THE PLAY TOWN - A School For Life And Learning

The Wide Horizon in Brief

“Those who drive up a mountain with their car on a paved road, will experience the mountain in a different way than those who walk up on foot paths, crossing boulders and shrubs on the way. They have arrived in a different way, despite the fact that from their mere physical presence one will not be able to detect any differences. They look the same, they feel the same wind, the angle of the sun is identical. However, the mountain on which they are standing is completely different for them. Knowledge which is absorbed and communicated in such a way that one can no longer feel the obstacles, the disturbing, confusing or fascinating experiences, which they have brought about – this knowledge retains a flat taste…

The building of motorways to the peaks of culture, the sources of wisdom, it all has its price. You just tick off errands and are in charge of the situation without feeling any emotion”

(Horst Rumpf 1996)

 

This quote truly describes the core of the concept and the practical experience made regarding the Play Town.
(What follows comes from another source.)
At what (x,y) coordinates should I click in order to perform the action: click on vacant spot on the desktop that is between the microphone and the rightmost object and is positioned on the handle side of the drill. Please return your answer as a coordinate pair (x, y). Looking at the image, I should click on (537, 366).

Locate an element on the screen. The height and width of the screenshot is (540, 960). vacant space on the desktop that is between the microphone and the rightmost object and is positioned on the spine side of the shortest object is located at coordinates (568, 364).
Created with an uncomfortable feeling about the predominant formal understanding of learning as such, which was trying to eradicate all obstacles in this process, the didactic concept of the Play Town is based exactly on the children being actively involved in the production of their learning processes.

Since the obstacles usually arise from the social and cultural daily life of the children, their facts have to be an integral part of their learning environment. The possibly confusing as well as the fascinating experiences should not be excluded, as distracting as they might seem. Not only because of the fact that children do not solely draw their knowledge from formal, structured offers to learn, but often from the quarries of everyday life, from information channels they were not supposed to access, from events which are not intended for their eyes and ears.

From the start, children learn about the world in a far more extensive way through learning characterized by immediate experiences, which are memorized in the process, if they are available or made available for them to process. Otherwise they will create an amorphous or raw perception of the world, full of

wishes, fears and unrealistic fantasies of life.

Without being asked they are the seismographs of the cultures of the adult world and detect changes and cracks faster and in a more unvarnished way than the adults themselves.

Learning is inevitable, anthropologically speaking, embedded in social processes of life together with movement and action, accompanied by emotions, characterized by surprises, by the unexpected, by influences of the most diverse kind. It is never a clear, linear or definable process.

 

All this results in the pedagogic insight that connections have to be established between the living environment and the learning environment, which compare the conveying and subjective perception of knowledge with the social realities children grow up in. If learning is not based on this, the social and cultural task of pedagogics is missed.

Its task should (as it is different in reality) basically consist of the creating of learning environments, which initially allow life in general and which allow children’s activities and actions in real time and without restrictions and which provide the necessary items, tools, materials and media for independent learning.

The handling of objects must be explained by adults, but the explaining must be done in a way that the curiosity and love to experiment and inquisitive minds of children are kept alive and encouraged. The gap could be bridged by recognizing the method used by children in learning about the world, which is by playing. In doing so, they learn, acquire knowledge and at the same time they can assure themselves of the social aspects of their world as well.

 

The Play Town as Living Environment

 

The Play Town is both pedagogically intended and didactic and as a game, it possesses all of the characteristics that are attributed to games played by children: entertaining, loud, action-oriented and paced according to the children’s own rhythm. It is often hard for adults to accept this and acknowledge it as a principal, since the forms of their own learning experiences are opposed to such a change of methods.